Driver’s license data in the US states of Oregon and Louisiana has been exposed due to breaches in the popular file transfer software MOVEit. In Oregon, it was revealed that an estimated 3.5 million driver’s license and identification card files were exposed in a cyberattack on the Driver and Motor Vehicle Services agency. The breach was first discovered on June 1, and the agency immediately locked down their systems. However, it took further analysis to determine the full scope of the attack. In Louisiana, the Office of Motor Vehicles (OMV) and other government entities suffered a cyberattack, impacting all residents with a state-issued driver’s license, ID, or car registration. The compromised data includes personal information such as names, addresses, Social Security numbers, dates of birth, and driver’s license numbers.
The breaches in Oregon and Louisiana highlight the vulnerabilities of widely used software applications and the need for prompt patching. Cyber attackers often take advantage of the window of opportunity between the announcement of vulnerabilities and the application of patches. Organizations may prioritize critical patching lower or must wait for maintenance windows to apply patches, leaving their systems vulnerable to attacks. Dror Liwer, co-founder of cybersecurity company Coro, emphasizes the need for government agencies to take confidential information even more seriously than the private sector, as citizens don’t have the choice to walk away from agencies that fail to protect their data.
The University System of Georgia (USG) has also disclosed a data breach related to the MOVEit bug. Cybercriminals gained unauthorized access to the software systems of the USG and the University of Georgia, allowing them to view prohibited information contained in MOVEit repositories. The USG promptly applied newly-developed patches supplied by MOVEit developer Progress Software and initiated an investigation to assess the full impact of the breach. Universities are often targeted by cybercriminals due to the valuable research conducted within their institutions.
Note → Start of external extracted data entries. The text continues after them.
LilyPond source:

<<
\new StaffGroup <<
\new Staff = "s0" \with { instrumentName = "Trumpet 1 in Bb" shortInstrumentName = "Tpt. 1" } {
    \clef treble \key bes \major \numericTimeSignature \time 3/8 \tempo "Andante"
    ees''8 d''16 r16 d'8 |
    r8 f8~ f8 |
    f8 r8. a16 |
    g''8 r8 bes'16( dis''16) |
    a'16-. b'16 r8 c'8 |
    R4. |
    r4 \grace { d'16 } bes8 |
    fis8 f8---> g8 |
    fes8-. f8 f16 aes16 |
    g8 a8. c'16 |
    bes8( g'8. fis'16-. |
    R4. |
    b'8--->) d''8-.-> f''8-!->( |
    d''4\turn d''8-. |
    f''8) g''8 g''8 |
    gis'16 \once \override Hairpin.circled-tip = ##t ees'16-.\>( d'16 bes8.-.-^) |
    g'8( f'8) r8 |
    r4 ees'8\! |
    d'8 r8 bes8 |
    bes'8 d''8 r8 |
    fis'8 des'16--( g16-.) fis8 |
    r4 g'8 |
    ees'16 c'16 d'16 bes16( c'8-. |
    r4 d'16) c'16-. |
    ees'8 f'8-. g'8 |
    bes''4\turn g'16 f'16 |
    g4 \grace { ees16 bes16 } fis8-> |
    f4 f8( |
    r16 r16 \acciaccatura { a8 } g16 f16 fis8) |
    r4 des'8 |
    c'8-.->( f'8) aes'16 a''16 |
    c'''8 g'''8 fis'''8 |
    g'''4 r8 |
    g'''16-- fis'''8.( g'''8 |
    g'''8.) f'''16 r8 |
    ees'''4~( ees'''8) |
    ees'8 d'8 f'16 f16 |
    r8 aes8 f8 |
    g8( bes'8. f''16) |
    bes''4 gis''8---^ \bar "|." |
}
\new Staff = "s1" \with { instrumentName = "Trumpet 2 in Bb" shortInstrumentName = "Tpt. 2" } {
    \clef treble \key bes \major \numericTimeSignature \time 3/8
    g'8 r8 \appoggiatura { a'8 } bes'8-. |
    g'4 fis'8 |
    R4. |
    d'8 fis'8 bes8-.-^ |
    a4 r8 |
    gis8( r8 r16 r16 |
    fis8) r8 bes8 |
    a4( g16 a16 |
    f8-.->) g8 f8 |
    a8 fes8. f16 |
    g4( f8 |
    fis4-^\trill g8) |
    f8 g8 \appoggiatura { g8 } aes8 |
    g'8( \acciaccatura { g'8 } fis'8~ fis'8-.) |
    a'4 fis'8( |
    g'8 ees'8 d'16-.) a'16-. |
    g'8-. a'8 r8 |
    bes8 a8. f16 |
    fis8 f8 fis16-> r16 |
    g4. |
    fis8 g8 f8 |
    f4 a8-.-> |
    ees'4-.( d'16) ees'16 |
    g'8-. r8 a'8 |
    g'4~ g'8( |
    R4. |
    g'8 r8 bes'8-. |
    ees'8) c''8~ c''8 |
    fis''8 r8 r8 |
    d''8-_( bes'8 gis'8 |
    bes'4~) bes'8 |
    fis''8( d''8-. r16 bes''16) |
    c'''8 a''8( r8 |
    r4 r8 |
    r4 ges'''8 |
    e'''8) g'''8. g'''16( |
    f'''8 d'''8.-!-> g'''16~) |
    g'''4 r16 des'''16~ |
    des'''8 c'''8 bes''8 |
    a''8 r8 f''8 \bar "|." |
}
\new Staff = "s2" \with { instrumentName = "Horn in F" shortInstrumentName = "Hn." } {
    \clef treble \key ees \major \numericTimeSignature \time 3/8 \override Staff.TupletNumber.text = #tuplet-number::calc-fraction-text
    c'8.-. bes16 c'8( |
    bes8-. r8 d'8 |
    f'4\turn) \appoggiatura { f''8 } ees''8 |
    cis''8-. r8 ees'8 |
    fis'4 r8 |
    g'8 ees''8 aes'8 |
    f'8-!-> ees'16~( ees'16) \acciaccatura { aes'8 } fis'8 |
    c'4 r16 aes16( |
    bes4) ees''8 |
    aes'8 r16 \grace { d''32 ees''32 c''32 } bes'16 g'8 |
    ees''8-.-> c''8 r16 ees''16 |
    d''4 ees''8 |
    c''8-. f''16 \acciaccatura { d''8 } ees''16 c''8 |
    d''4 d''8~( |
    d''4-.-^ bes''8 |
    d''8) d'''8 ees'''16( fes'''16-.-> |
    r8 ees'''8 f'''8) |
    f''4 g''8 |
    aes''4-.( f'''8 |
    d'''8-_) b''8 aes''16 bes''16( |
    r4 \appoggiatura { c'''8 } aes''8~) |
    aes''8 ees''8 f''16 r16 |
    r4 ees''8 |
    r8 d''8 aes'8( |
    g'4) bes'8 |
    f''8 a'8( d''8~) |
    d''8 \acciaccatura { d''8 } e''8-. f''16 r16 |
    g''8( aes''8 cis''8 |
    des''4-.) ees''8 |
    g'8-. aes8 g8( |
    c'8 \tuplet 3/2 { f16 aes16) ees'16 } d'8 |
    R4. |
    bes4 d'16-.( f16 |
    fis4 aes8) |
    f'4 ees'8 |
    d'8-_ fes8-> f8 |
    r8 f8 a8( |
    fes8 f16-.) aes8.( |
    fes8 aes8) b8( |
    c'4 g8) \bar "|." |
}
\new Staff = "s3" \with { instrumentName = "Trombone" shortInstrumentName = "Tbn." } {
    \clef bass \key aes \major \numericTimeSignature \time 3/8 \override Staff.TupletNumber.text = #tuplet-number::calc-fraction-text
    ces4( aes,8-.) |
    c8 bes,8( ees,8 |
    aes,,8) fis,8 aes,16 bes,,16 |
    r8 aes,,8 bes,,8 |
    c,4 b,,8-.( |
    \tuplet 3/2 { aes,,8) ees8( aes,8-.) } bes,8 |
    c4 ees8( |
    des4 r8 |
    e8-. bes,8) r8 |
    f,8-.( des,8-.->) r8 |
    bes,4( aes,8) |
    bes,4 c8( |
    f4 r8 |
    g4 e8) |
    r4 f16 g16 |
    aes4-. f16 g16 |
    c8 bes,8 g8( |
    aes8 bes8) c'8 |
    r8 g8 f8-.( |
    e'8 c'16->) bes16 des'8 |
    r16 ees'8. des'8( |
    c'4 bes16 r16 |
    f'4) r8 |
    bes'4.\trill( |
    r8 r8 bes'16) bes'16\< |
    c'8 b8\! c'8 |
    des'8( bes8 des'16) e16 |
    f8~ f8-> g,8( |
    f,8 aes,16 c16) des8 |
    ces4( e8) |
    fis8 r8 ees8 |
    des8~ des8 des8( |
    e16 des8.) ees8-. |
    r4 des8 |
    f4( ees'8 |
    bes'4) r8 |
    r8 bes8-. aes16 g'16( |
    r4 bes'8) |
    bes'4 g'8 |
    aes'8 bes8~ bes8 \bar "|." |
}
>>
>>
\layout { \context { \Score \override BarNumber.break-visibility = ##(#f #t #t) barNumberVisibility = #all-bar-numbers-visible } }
The data breaches in Oregon, Louisiana, and Georgia highlight the potential legal consequences for organizations that fail to adequately protect customer data. In New Hampshire, Harvard Pilgrim Health Care is facing a lawsuit from two residents who claim that the company neglected to adequately protect customer data following a ransomware attack. The plaintiffs argue that Harvard Pilgrim and its parent company, Point32Health, took too long to detect and disclose the breach. Similarly, Mercy Health in Iowa is facing potential class-action lawsuits for negligence and violation of data protection guidelines following a cyberattack. In the UK, law firm Barings Ltd. has initiated legal proceedings against Capita P.L.C. on behalf of clients concerned about the compromise of their personal data during a cyber attack.
These data breaches serve as a reminder for organizations to prioritize cybersecurity and promptly patch vulnerabilities in their systems. It also underscores the importance of individuals remaining vigilant against phishing scams, social media engineering, and other cyber threats. Immediate steps such as monitoring financial accounts, freezing credit accounts, and reporting suspicious activity are crucial in mitigating the potential damage caused by data breaches.